HHS has begun conducting surprise audits of hospitals' compliance with HIPAA's security and privacy rules as health care organizations report an increase in cyberattacks and security breaches, NetworkWorld reports.
SecureWorks, a security services firm, reported an 85% increase in the number of attempted Internet hacker attacks toward its health care clientele from the first half of 2007 to the last half of 2007.
"There is definitely an uptick in attacks," John Halamka, CIO of Beth Israel Deaconess Medical Center and Harvard Medical School in Massachusetts, said.
Halamka said he has not seen evidence that attackers are targeting health care networks to steal patient data for financial gain, but other security experts say the trend is well under way.

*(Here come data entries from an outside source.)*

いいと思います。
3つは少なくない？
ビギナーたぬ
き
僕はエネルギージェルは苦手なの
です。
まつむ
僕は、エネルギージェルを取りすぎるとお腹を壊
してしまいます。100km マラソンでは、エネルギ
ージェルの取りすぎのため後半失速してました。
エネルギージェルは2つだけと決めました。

According to NetworkWorld, health care organizations are increasing their efforts to protect electronic patient data because they recognize that data breaches harm patients, as well as their reputations.
HIPAA Audits
HHS, which oversees HIPAA compliance, has contracted with PricewaterhouseCoopers to conduct surprise audits of hospitals, according to Gartner analyst Barry Runyon.
The audits will focus on security risks associated with remote access to data and portable storage concerns.
Last month, CMS Director Tony Trenkle announced that the first 10 or so reviews will take place at hospitals where CMS has received complaints about security.
CMS plans to publish the audit results on its Web site. However, the agency will not include the organization's name unless major lapses are uncovered. Such breaches could result in fines or other penalties.
HHS announced last month that Piedmont Hospital in Atlanta was the first hospital to receive an unannounced HIPAA security audit (Messmer, NetworkWorld, 2/27).